Broadway Briefing has named Cole Escola the 2024 Broadway Showperson of the Year. Broadway Showperson of the Year is awarded to "the person or persons who most influenced Broadway this year."
2024 is the year that Cole Escola unveiled “Oh, Mary!,” creating an unmissable performance and a Broadway hit. It’s hard to believe that a year ago today, “Oh, Mary!” had only just announced an Off-Broadway run, with no revealed plans of a Broadway transfer. In fact, the producers have repeatedly stated they had no expectation of moving the show to Broadway. But Escola’s hilarious interpretation of Mary Todd Lincoln found a growing and enthusiastic audience and has served as a reminder that Broadway hits can come in many different forms.

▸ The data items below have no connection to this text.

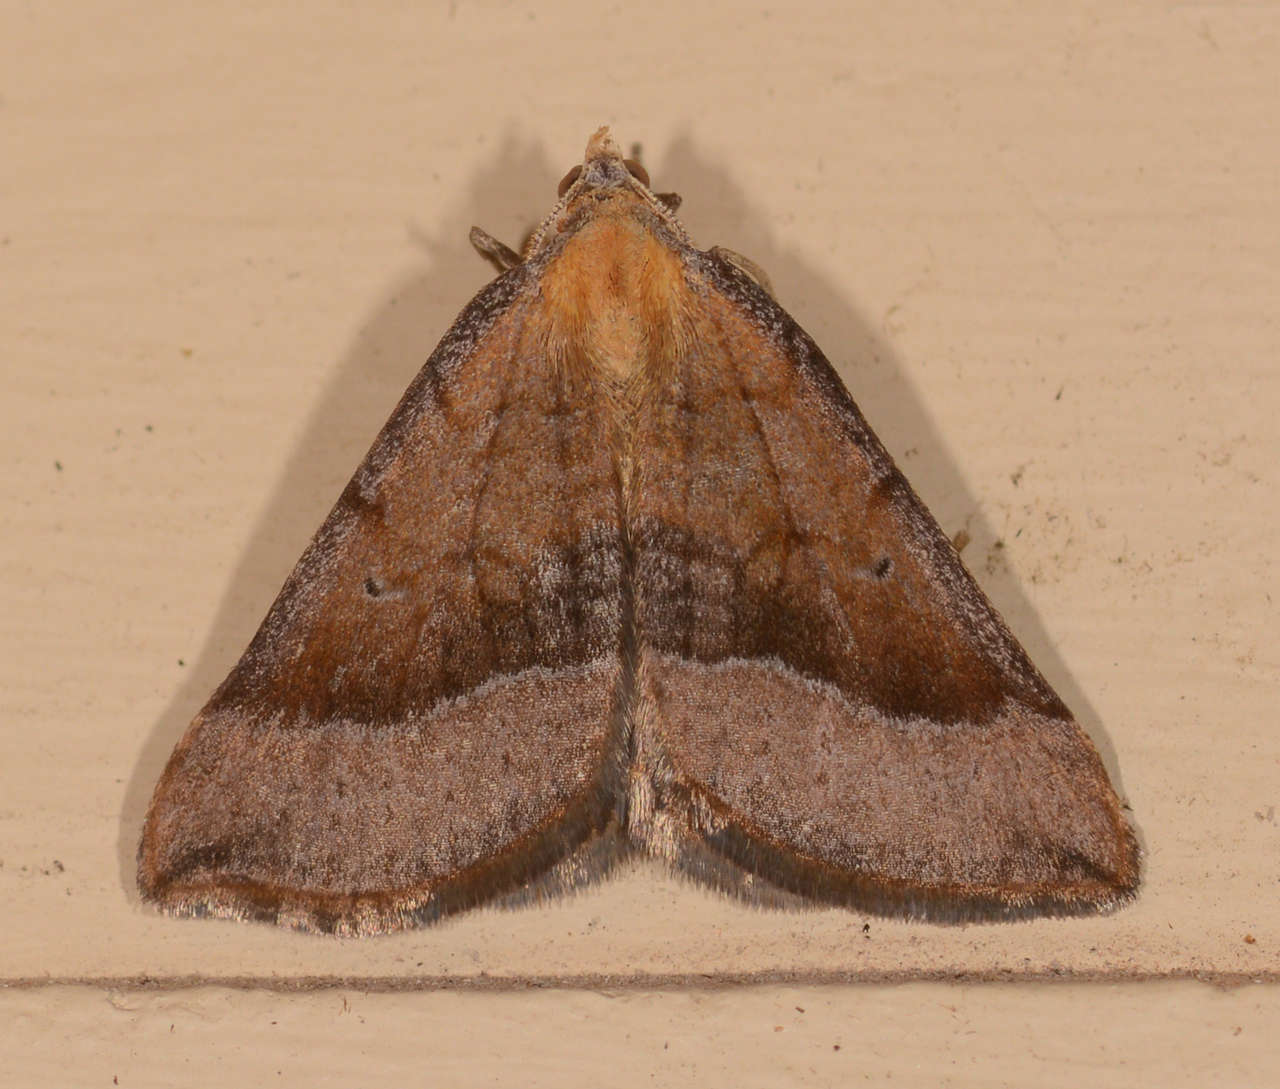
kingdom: Animalia
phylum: Arthropoda
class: Insecta
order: Lepidoptera
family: Geometridae
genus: Anachloris
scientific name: Anachloris subochraria
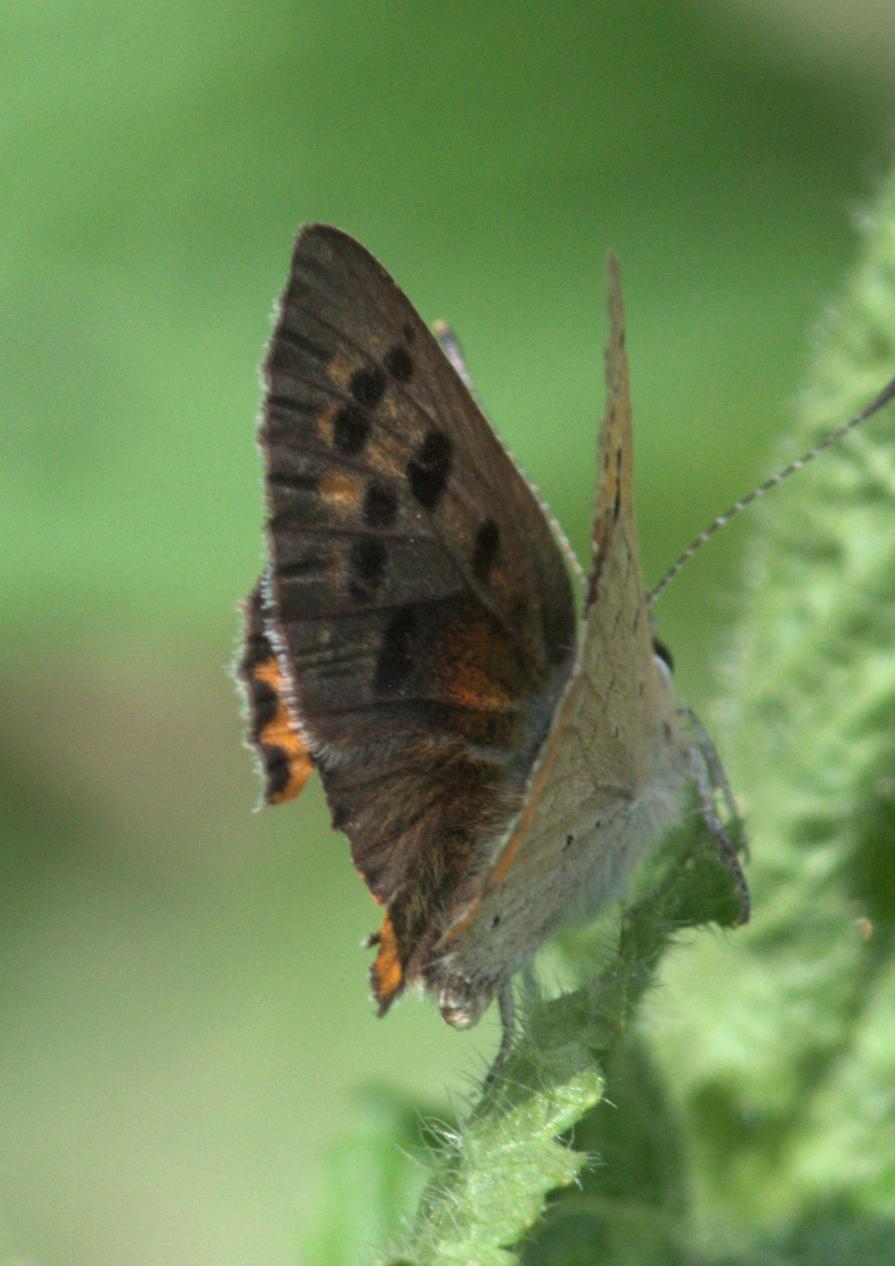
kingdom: Animalia
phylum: Arthropoda
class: Insecta
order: Lepidoptera
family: Lycaenidae
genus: Lycaena
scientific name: Lycaena phlaeas
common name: Small copper
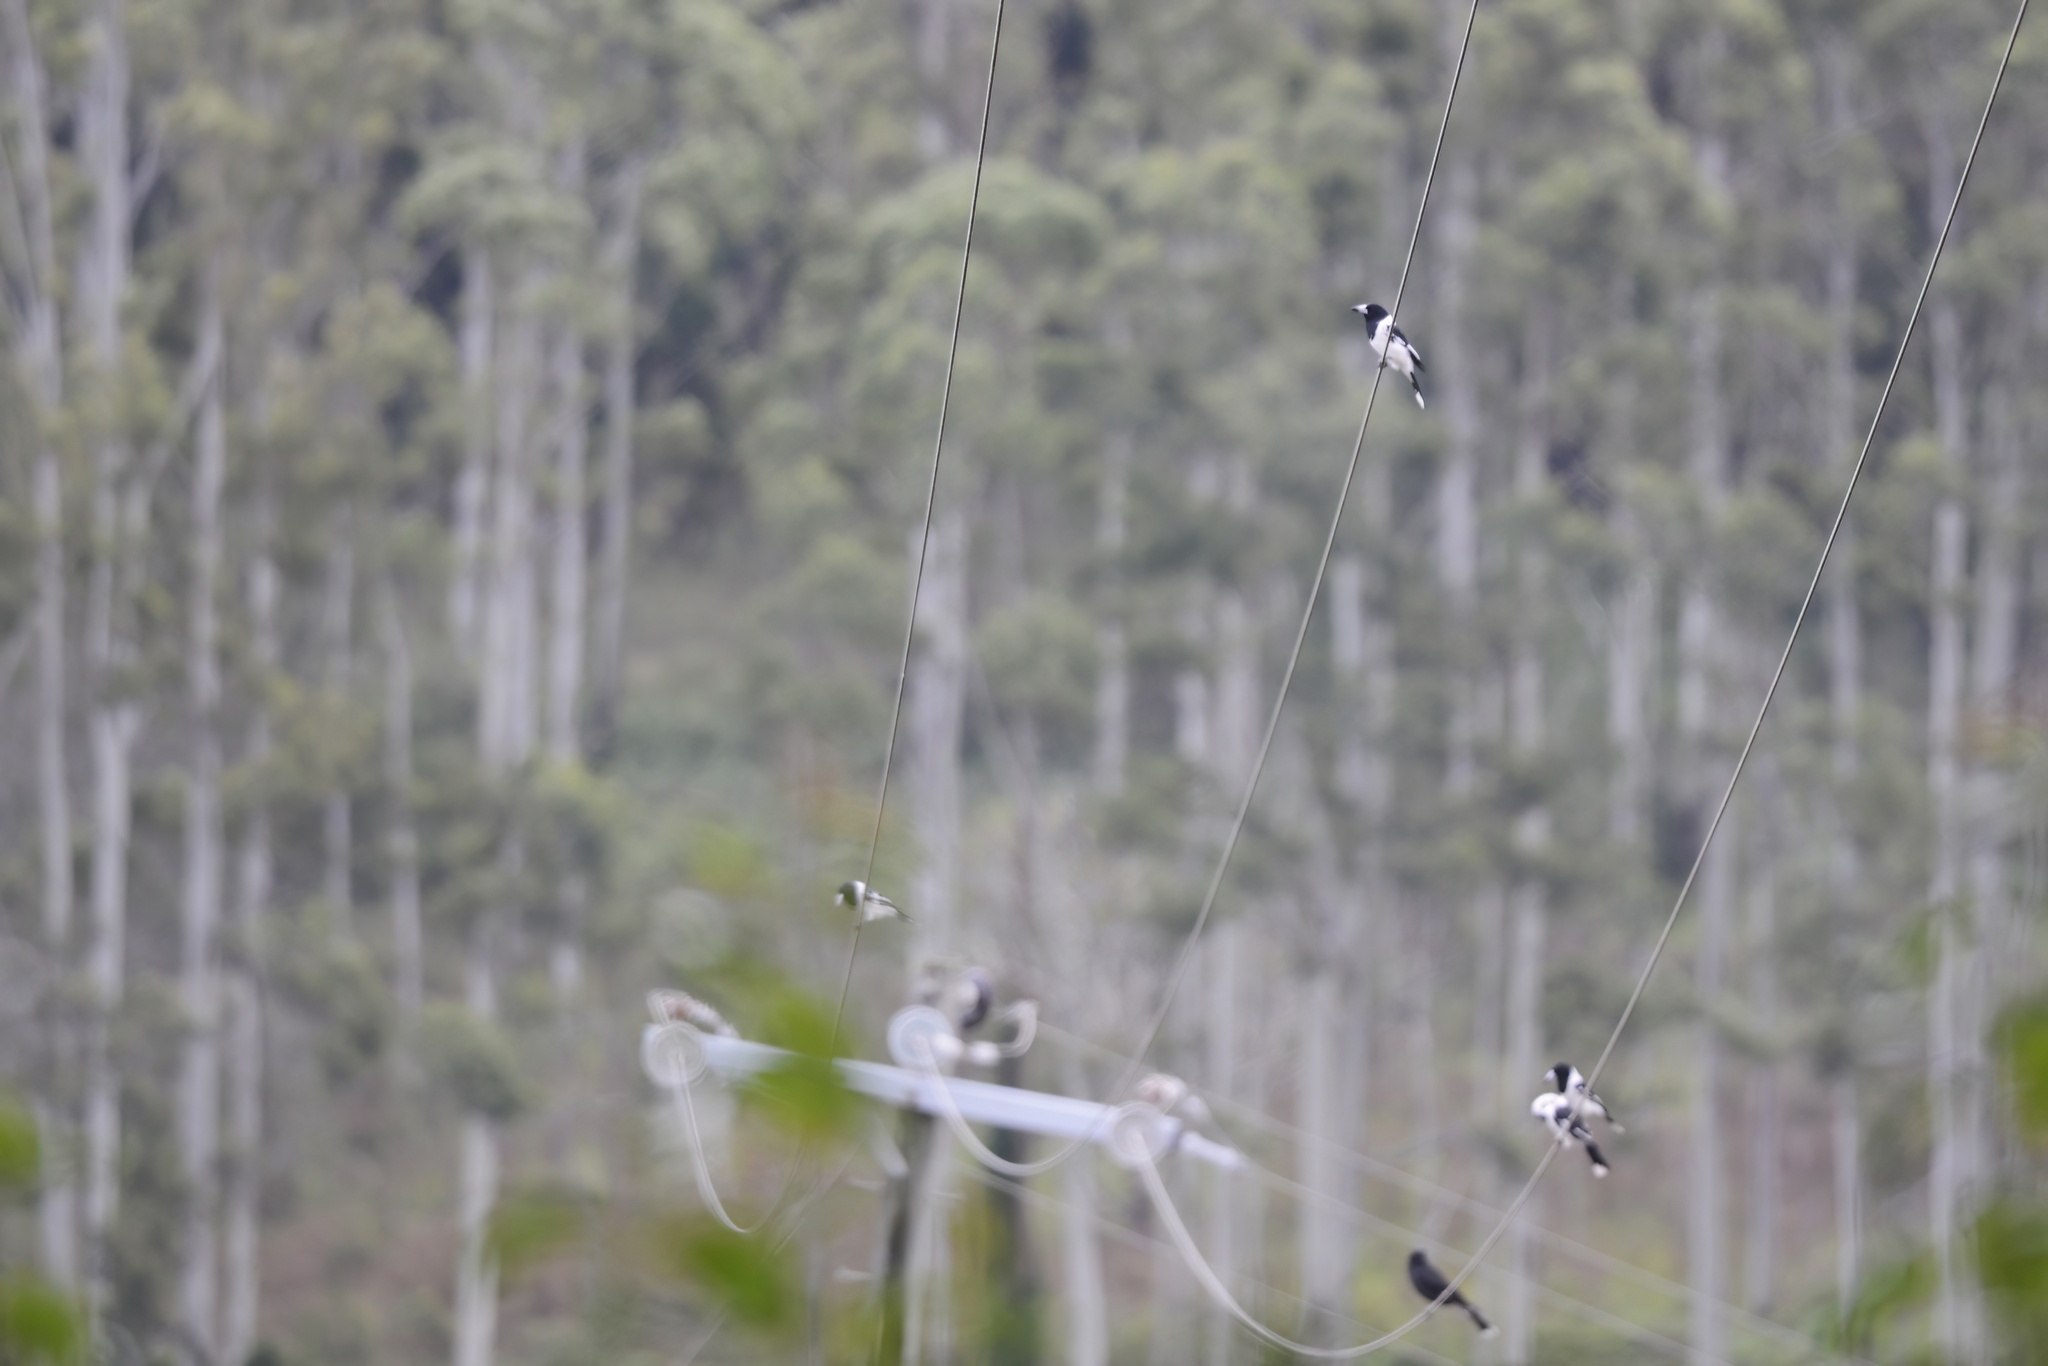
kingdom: Animalia
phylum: Chordata
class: Aves
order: Passeriformes
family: Cracticidae
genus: Cracticus
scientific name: Cracticus nigrogularis
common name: Pied butcherbird
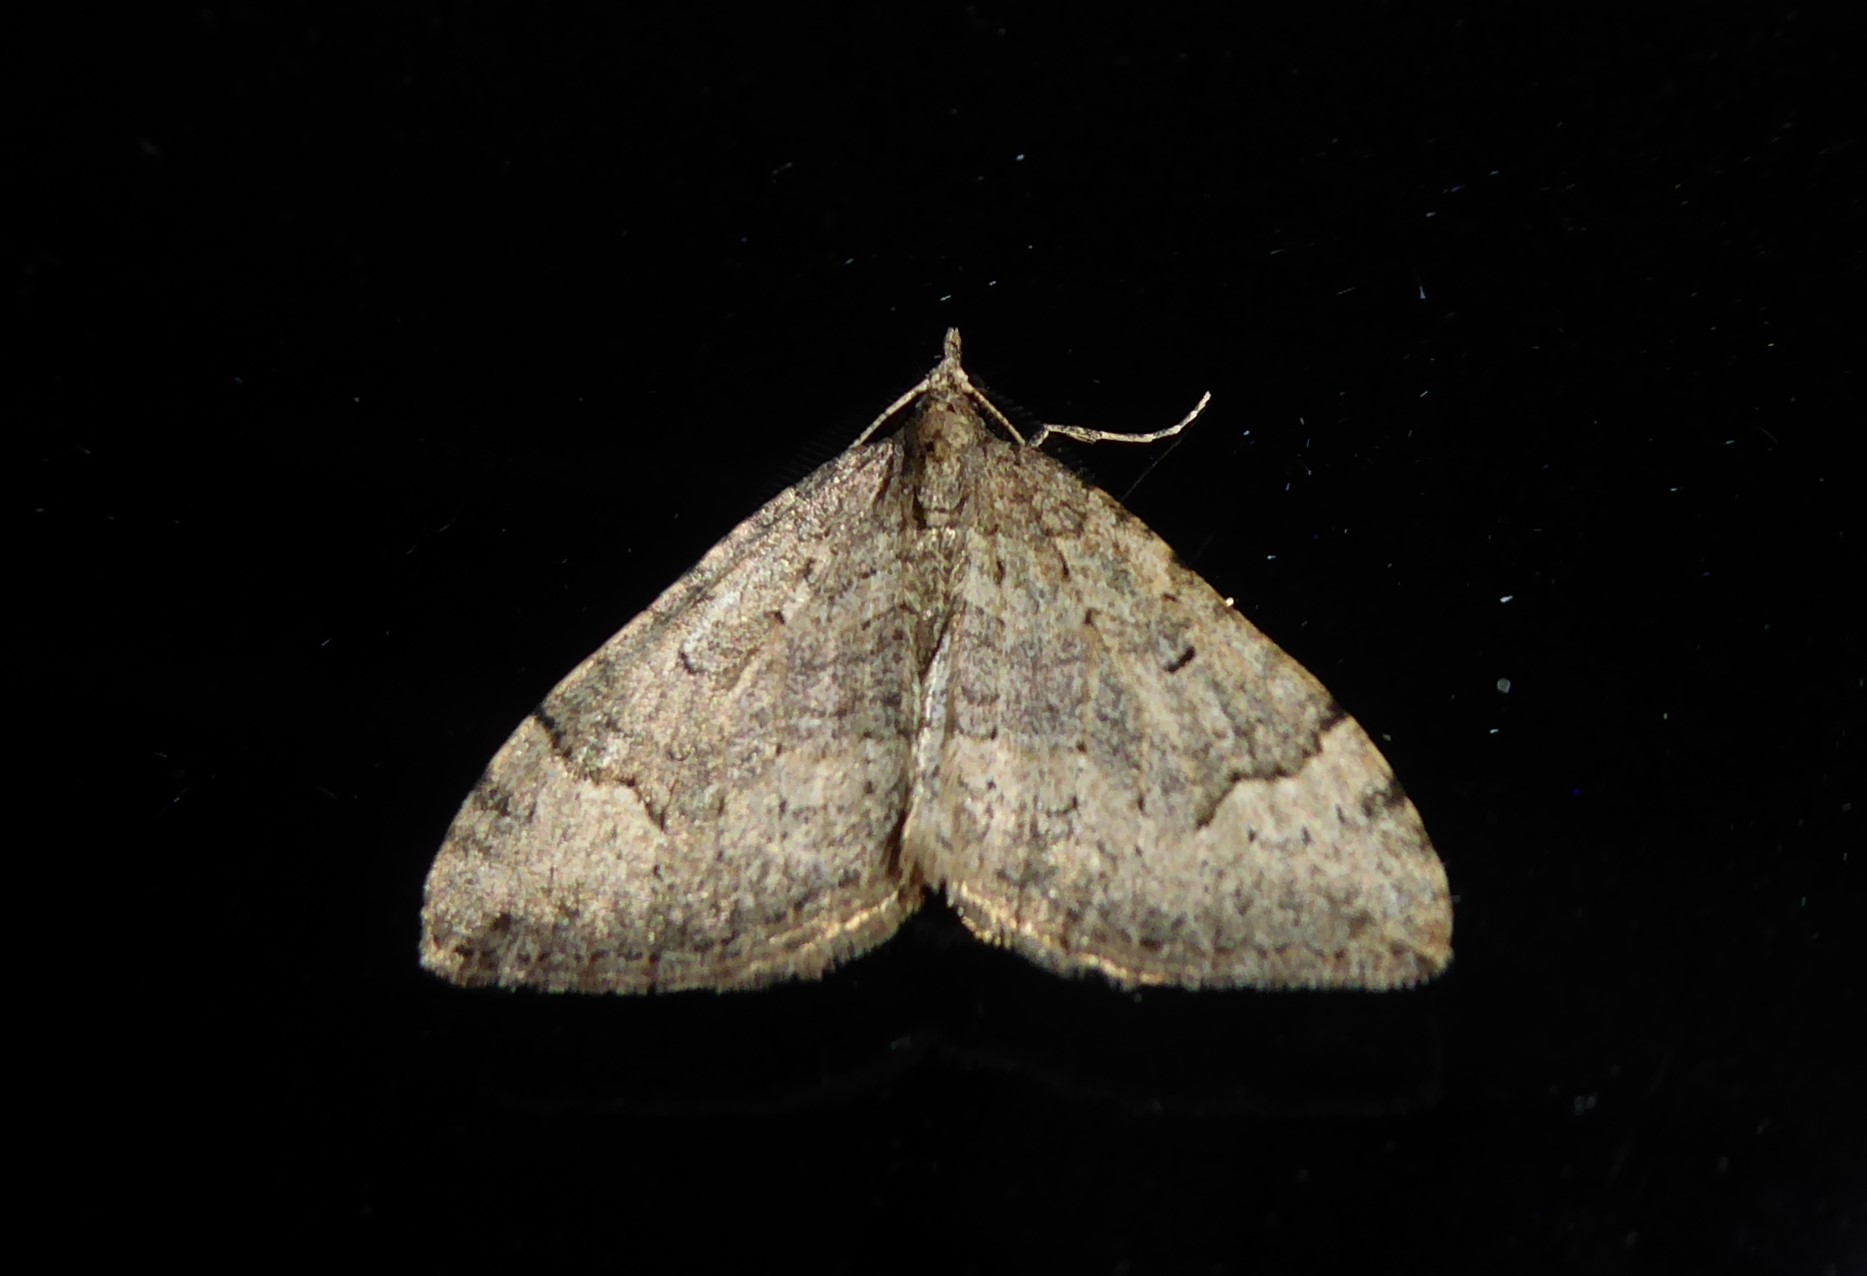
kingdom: Animalia
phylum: Arthropoda
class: Insecta
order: Lepidoptera
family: Geometridae
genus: Epyaxa
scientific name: Epyaxa rosearia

Since opening Off-Broadway in February, and its subsequent Broadway transfer in June, “Oh, Mary!” has dominated a great deal of the theatrical conversation. Written by and starring Escola, the play has broken box-office records at the Lyceum Theatre and broken out of the typical Broadway conversation and into the greater cultural zeitgeist, as evidenced by their interviews on Jimmy Fallon, “The View,” “Watch What Happens” Live, and more. And how about riding that giant flamingo in the Macy’s Thanksgiving Day Parade?
They were named to the 2024 Time100 Next list; won this year’sSam Norkin Off-Broadway Award from the Drama Desk, the Outer Critic Circle's John Gassner Award for New American Play by a new playwright (as well as tying for Best Actor) a number of Dorian Awards (including LGBTQ Theater Artist of the Season), among other recognitions; walked the carpet of the Met Gala and more. GQ referred to Cole as "The Toast of Broadway,” and, in their "Reason’s to Love New York Right Now” list, New York Magazine proclaimed: “[Number] 23. Because No One’s Doing Better Than Cole Escola.”
For all of these reasons, Cole Escola is Broadway Briefing’s 2024 Broadway Showperson of the Year.
A tribute to Cole Escola, by Bowen Yang
Cole Escola being this season’s Showperson of the Year is an easy choice. Which is not to say that it’s lazy! It’s just simple. It’s uncomplicated. It’s as effortless as Cole is, because among all the circles of which Cole is the tangential Venn-diagram overlap, that’s the consensus: Cole Escola makes it look easy.
Anyone who’s seen them perform, in whatever medium, has experienced a euphoric feeling of discovery, of knowing from their limbic brain that they will be forever obsessed with the person they’re watching. It’s a phenomenon that’s been happening night after night at “Oh, Mary!,” for the past year that the show has been on and off Broadway. Or, slightly less recently, it’s happened for over a decade among audiences who discovered Cole through solo shows at the Duplex, videos that predated “queer comedy,” film and TV credits within every prestige or short films that were self-made with a devastating beauty. To be in awe of Cole in whatever context has been a consistent thing. It affirms the idea that what they have, what they do and who they are come very naturally to them.
Let’s start with what Cole has: a peerless work ethic, a gorgeous ass, a playful sense of aesthetics. Possessing any of those can be unwieldy, but never with Cole. They know their inventory, and they assure everyone that there’s plenty of everything. Their mind is a well-plumbed fountain of jokes that are so elegant and accessible that other comedians will think, “What a great joke even I could have written!” But they didn’t, because Cole did, and aren’t they the lucky ones for being in the audience?
Then there’s what Cole does: They write virtuosically for themselves and others, they collaborate on a vision that becomes shared, they prove that a Broadway show can be as hard-comedy as a standup special and as sensational as a blockbuster film. “Oh, Mary!” is both a madcap biography of someone else as well as a beautiful work of autofiction about Cole’s own inner life. They do these things easily, and somehow we take none of it for granted.
And then there’s who Cole is: a lifeline of a friend, a chic vegan, an impeccable dresser. They are a connective force in our entropic culture, and they are always in pursuit of something dishonorably noble (or nobly dishonorable). Cole is an endless series of great days. And great days are never hard, always easy.
Congratulations to Cole. I hope I get to see “Les Mis” in Dutch with them again at least seven more times in this life.